Trecho do texto:
Entretanto, ainda de acordo com César são necessários ajustes para garantir que as necessidades de informação e assistência aos passageiros sejam adequadamente atendidas.
César Henrique esclarece que outra função a ser exercida pelos cobradores, em decorrência da reorganização de sua atividade (pela redução de cobrança em dinheiro), é o fornecimento de informações aos passageiros.
“O transporte público de Aracaju tem uma péssima estrutura de informação e comunicação: nos pontos de ônibus, os usuários não sabem qual linha passa em qual trajeto, não têm informações sobre horários, quais são os pontos de parada. Os cobradores poderiam adquirir também essa função, por meio de capacitação, por exemplo, informando qual o próximo ponto de parada, onde o passageiro pode descer, qual linha ele pode pegar se quiser fazer uma conexão.”
Quais foram as consequências dessas demissões para o sistema de transporte público?

Tarefas a cumprir:
[A] Segundo o trecho, que informações os cobradores poderiam dar aos passageiros? Liste todas.
[B] De acordo com o trecho, o que levou à reorganização da atividade dos cobradores?
[C] Reproduza fielmente a passagem do trecho que começa em "Entretanto, ainda de" e vai até "informações aos passageiros.".
Os itens a seguir não são necessários.

[Registros armazenados]
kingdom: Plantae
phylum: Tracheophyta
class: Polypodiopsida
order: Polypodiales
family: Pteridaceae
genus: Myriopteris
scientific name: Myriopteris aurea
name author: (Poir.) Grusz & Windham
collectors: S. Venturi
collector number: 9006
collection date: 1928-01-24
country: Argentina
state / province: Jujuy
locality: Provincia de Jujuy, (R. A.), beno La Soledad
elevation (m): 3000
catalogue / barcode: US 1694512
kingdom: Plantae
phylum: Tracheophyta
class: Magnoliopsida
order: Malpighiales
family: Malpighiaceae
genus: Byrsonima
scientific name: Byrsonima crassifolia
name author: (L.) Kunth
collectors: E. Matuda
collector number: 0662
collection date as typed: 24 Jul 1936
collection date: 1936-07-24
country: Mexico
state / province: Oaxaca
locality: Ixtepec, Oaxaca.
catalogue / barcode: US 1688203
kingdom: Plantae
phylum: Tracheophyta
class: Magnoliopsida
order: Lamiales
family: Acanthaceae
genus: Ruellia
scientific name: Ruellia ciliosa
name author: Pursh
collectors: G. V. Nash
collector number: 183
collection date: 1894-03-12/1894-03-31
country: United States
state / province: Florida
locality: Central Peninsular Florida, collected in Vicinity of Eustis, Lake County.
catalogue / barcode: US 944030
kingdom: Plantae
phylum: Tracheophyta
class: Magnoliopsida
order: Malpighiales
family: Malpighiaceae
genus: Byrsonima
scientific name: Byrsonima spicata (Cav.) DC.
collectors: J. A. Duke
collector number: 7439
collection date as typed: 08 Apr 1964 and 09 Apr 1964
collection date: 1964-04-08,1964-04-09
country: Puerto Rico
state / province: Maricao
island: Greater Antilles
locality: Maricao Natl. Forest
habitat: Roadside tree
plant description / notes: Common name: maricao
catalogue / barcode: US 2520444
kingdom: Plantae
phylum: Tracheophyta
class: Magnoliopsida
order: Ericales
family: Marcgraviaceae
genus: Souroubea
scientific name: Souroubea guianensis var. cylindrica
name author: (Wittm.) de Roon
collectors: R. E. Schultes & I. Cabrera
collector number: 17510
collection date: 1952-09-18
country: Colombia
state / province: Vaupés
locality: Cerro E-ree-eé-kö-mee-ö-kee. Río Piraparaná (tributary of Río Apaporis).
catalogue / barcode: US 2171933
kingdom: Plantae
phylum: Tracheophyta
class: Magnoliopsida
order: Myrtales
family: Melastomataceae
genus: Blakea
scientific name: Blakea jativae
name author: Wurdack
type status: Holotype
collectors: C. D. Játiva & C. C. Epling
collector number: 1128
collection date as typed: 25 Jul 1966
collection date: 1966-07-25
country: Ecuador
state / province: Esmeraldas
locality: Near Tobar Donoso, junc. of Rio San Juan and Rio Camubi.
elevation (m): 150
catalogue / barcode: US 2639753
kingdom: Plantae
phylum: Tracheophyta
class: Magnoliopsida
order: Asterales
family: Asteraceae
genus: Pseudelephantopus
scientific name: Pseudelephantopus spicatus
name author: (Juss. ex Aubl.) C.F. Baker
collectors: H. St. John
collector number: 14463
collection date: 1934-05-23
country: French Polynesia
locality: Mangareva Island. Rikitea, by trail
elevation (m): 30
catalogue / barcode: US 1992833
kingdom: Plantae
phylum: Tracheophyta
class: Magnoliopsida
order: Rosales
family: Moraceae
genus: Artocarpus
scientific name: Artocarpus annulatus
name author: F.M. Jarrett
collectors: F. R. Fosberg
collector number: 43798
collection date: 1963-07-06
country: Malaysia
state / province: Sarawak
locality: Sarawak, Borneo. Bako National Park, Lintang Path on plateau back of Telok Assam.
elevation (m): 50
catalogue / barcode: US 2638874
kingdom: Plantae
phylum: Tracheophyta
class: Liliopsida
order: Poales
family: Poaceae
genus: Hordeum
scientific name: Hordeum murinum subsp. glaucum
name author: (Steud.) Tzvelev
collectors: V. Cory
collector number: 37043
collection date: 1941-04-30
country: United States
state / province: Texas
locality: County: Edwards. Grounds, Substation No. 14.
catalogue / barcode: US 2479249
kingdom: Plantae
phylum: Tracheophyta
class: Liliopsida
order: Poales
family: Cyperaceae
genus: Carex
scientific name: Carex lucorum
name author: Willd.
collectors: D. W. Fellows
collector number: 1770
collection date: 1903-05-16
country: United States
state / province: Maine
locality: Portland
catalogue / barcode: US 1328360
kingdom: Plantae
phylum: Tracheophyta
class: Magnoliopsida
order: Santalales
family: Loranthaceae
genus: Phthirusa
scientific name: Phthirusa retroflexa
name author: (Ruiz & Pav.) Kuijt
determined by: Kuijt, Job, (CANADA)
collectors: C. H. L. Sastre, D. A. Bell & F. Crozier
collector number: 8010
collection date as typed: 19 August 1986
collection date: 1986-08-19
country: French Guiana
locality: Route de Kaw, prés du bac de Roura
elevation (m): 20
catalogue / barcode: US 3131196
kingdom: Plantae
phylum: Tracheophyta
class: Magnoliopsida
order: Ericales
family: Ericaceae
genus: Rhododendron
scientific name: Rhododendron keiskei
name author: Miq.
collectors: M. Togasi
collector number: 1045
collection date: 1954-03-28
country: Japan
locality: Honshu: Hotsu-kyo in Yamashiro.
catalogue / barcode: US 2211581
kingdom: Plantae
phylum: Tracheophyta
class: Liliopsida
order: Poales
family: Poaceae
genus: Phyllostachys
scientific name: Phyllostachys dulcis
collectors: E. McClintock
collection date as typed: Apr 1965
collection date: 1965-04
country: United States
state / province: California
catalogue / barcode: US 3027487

Respostas por tarefa:
[A]
- Qual é o próximo ponto de parada
- Onde o passageiro pode descer
- Qual linha ele pode pegar se quiser fazer uma conexão

[B] A redução da cobrança em dinheiro.

[C]
Entretanto, ainda de acordo com César são necessários ajustes para garantir que as necessidades de informação e assistência aos passageiros sejam adequadamente atendidas.
César Henrique esclarece que outra função a ser exercida pelos cobradores, em decorrência da reorganização de sua atividade (pela redução de cobrança em dinheiro), é o fornecimento de informações aos passageiros.